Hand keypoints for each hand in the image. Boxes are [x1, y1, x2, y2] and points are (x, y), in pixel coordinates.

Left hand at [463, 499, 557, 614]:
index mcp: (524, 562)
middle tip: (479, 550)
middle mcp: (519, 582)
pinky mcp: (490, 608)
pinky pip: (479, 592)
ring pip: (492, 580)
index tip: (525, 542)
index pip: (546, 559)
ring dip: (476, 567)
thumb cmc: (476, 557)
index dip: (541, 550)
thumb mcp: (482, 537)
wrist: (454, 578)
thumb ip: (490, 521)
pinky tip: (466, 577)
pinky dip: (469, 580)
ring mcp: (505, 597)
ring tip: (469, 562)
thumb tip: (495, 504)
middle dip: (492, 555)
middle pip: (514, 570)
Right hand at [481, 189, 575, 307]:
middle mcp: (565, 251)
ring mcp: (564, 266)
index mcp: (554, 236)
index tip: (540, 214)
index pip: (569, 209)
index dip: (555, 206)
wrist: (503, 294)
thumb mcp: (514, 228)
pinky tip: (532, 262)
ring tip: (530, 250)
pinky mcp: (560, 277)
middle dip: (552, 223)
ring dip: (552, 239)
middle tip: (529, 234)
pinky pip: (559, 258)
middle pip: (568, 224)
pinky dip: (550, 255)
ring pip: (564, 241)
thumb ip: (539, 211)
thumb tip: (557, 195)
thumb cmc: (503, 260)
------------------------------------
Problem requirements ::
Start at the top line of the records and retype them all exactly.

Expected answer ::
Hand keypoints for each hand in the image. Boxes are [x1, y1, x2, y2] and points are (x, y), in pixel coordinates.

Left hand at [463, 499, 557, 614]:
index mcp: (524, 562)
middle tip: (479, 550)
middle mcp: (519, 582)
pinky mcp: (490, 608)
pinky pip: (479, 592)
ring pip: (492, 580)
index tip: (525, 542)
index pip: (546, 559)
ring dip: (476, 567)
thumb cmc: (476, 557)
index dip: (541, 550)
thumb mcp: (482, 537)
wrist: (454, 578)
thumb ip: (490, 521)
pinky tip: (466, 577)
pinky dip: (469, 580)
ring mcp: (505, 597)
ring tip: (469, 562)
thumb tip: (495, 504)
middle dip: (492, 555)
middle pip: (514, 570)
Right hand at [481, 189, 575, 307]:
middle mcp: (565, 251)
ring mcp: (564, 266)
index mcp: (554, 236)
index tip: (540, 214)
index pip: (569, 209)
index dip: (555, 206)
wrist: (503, 294)
thumb mcp: (514, 228)
pinky tip: (532, 262)
ring tip: (530, 250)
pinky mcp: (560, 277)
middle dip: (552, 223)
ring dip: (552, 239)
middle tip: (529, 234)
pinky pip: (559, 258)
middle pip: (568, 224)
pinky dip: (550, 255)
ring pip: (564, 241)
thumb ip: (539, 211)
thumb tip: (557, 195)
thumb cmc: (503, 260)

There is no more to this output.